The Balkans: You can't ignore this region. While a flare-up might not roil international markets, these days what it would do is potentially sap NATO of military resources that are needed elsewhere such as in Afghanistan and possibly the Middle East.

And so I'll keep my eye on Kosovo independence talks that commenced this week, the first between itself and Serbia since Yugoslav Serb forces were driven out of Kosovo in 1999. Serbia is adamant that Kosovo remain part of it. [I'm heading to the Balkans mid-September?Bulgaria and Romania.]

Democratic Republic of Congo: Despite some recent, relatively small-scale violence, it is truly historic what is happening this weekend, the first democratic election in the country's history.

This is hard to believe, but outside of its cities Congo has just 200 miles of paved roads, in a nation about 1 ? times the size of Texas. So this creates some logistical issues, as you might imagine. Paper ballots for 25 million will be delivered by "plane, boat, dug-out canoe, bicycle, mule and foot."

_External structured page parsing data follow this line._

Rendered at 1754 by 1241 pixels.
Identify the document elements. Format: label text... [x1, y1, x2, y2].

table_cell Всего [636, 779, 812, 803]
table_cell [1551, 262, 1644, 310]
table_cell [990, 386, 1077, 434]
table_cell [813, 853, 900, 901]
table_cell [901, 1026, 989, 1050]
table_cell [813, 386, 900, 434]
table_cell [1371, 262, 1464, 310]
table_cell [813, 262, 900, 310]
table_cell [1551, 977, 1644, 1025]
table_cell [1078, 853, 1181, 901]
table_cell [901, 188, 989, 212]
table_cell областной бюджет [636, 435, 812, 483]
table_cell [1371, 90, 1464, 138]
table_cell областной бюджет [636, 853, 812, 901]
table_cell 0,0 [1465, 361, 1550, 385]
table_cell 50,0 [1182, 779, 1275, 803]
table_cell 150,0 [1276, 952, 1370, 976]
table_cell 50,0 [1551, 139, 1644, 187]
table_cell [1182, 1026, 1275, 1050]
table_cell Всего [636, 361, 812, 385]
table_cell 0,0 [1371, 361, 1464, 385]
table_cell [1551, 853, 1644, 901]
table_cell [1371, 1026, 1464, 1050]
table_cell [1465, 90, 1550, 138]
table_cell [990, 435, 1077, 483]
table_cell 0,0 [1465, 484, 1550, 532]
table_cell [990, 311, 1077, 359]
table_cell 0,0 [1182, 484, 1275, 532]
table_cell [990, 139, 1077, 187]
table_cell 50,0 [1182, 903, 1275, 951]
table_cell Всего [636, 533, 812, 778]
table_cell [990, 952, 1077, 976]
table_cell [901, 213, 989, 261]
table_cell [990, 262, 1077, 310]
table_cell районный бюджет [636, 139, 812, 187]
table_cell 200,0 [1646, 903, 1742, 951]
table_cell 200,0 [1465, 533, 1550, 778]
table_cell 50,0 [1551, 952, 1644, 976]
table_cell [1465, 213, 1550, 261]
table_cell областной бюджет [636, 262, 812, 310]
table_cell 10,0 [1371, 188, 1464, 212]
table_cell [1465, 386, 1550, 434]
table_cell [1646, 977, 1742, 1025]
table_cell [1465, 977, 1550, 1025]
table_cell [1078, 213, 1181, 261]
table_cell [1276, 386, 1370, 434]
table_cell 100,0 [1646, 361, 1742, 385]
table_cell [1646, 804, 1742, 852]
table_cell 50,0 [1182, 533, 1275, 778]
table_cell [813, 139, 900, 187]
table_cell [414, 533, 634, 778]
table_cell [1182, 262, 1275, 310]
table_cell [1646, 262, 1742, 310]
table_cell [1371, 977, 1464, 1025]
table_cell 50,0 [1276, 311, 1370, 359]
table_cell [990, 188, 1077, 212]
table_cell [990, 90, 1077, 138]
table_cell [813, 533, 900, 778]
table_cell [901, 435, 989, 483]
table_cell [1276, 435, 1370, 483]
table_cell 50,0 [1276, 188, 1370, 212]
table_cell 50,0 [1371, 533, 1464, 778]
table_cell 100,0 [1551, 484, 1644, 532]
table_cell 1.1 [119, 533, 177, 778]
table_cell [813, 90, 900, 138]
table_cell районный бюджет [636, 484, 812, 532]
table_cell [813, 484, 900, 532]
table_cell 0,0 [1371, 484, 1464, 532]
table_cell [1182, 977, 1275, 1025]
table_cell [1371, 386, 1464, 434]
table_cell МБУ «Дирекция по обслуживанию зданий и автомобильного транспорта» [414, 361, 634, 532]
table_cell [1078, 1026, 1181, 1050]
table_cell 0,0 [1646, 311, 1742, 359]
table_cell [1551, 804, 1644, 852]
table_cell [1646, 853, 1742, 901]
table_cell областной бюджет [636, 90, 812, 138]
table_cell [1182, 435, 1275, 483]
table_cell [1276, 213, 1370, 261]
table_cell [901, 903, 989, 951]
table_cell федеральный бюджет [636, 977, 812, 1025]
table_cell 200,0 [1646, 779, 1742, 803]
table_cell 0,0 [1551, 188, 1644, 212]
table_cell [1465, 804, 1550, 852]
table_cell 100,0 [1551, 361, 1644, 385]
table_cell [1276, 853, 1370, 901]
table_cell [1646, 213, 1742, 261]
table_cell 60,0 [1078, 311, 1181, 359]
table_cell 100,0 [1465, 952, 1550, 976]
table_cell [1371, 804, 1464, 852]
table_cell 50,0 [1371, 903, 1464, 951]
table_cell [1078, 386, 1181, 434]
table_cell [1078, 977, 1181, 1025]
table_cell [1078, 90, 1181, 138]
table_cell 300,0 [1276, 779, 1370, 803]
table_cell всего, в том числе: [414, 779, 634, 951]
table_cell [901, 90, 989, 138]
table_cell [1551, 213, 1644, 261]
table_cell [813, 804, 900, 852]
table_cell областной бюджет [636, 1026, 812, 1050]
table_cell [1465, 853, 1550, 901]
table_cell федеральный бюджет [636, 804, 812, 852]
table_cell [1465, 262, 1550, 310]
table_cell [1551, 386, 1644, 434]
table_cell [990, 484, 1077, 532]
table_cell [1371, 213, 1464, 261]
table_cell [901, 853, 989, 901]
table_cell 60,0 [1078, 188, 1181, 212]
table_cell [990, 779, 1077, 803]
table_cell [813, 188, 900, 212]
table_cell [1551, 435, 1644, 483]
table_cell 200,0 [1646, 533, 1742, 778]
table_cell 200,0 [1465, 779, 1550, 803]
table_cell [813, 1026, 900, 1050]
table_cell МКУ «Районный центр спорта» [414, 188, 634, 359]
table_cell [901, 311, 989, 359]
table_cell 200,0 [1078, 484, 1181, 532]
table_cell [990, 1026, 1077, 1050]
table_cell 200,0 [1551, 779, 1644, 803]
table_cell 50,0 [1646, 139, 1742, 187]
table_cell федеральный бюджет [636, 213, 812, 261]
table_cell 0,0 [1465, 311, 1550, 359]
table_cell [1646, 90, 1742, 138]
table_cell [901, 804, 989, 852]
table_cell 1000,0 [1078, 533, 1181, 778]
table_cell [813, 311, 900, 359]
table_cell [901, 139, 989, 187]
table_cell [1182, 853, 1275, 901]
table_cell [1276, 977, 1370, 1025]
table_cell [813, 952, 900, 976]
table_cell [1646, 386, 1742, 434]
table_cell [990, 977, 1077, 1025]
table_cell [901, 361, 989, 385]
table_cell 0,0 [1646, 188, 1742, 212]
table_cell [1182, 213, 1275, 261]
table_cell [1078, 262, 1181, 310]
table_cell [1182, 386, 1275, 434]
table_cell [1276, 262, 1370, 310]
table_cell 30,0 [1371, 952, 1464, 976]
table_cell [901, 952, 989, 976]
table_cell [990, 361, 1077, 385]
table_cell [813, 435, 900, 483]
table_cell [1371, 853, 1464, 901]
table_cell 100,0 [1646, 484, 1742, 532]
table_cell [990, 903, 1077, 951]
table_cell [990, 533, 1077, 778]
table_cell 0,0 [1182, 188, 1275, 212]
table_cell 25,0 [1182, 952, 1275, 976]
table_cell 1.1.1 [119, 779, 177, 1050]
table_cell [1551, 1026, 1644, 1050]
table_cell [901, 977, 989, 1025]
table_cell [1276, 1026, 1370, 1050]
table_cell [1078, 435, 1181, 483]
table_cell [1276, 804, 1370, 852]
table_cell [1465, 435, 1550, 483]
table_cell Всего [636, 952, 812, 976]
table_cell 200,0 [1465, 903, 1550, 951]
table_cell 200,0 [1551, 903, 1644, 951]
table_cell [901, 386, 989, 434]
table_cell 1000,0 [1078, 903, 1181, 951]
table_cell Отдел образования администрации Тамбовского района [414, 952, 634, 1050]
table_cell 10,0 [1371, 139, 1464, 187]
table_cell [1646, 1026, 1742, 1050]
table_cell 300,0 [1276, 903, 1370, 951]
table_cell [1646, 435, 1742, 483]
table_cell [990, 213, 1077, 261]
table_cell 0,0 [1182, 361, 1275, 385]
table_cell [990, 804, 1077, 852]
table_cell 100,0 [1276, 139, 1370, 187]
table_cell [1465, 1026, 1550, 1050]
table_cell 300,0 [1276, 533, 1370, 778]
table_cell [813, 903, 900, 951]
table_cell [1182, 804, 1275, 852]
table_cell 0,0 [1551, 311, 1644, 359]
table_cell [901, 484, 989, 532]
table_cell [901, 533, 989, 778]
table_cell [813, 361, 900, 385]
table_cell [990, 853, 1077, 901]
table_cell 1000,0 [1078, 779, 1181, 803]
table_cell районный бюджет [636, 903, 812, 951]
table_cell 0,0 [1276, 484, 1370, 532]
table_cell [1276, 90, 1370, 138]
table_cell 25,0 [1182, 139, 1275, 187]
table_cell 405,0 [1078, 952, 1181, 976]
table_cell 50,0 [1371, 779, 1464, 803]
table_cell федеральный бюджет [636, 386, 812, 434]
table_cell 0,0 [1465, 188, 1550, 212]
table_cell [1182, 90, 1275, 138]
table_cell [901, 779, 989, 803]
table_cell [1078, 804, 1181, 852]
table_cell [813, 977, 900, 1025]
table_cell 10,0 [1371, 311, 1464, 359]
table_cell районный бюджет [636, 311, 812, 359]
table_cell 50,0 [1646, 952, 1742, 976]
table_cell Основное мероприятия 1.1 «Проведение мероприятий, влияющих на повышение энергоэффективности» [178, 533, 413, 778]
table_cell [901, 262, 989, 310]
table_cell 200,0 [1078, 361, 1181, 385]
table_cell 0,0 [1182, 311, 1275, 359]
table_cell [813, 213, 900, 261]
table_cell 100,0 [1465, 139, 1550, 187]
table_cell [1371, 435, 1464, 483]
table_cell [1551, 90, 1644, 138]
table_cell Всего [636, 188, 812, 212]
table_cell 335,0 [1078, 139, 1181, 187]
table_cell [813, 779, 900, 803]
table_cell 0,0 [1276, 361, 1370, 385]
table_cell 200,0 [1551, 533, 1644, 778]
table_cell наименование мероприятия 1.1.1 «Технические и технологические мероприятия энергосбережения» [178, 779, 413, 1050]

The ballot itself is the size of a poster, with 33 presidential candidates plus those up for parliament. Of course the vast majority of the people will have never seen or heard of those running.

Zimbabwe: President Robert Mugabe is still around, unfortunately. His government just announced it will eavesdrop on every aspect of private life, including mail, e-mail and phone calls without any court approval.

The joke of it is, Mugabe claims it's all part of the international war on terror. Right. Al-Qaeda is targeting Harare.

Australia: I've known the years-long drought here has been severe, but didn't realize just how bleak the future is until I read that some believe Perth will run out of water within ten years unless a desalination plant is urgently constructed.

---

Pray for the men and women of our armed forces.

God bless America.

---

Gold closed at $645
Oil, $73.24

Returns for the week 7/24-7/28

Dow Jones +3.2% [11219]
S&P 500 +3.1% [1278]
S&P MidCap +4.0%
Russell 2000 +4.2%
Nasdaq +3.7% [2094]

Returns for the period 1/1/06-7/28/06

Dow Jones +4.7%
S&P 500 +2.4%
S&P MidCap +0.4%
Russell 2000 +4.0%
Nasdaq -5.0%

Bulls 42.4
Bears 34.5 [Source: Chartcraft / Investors Intelligence]

Have a great week. I appreciate your support.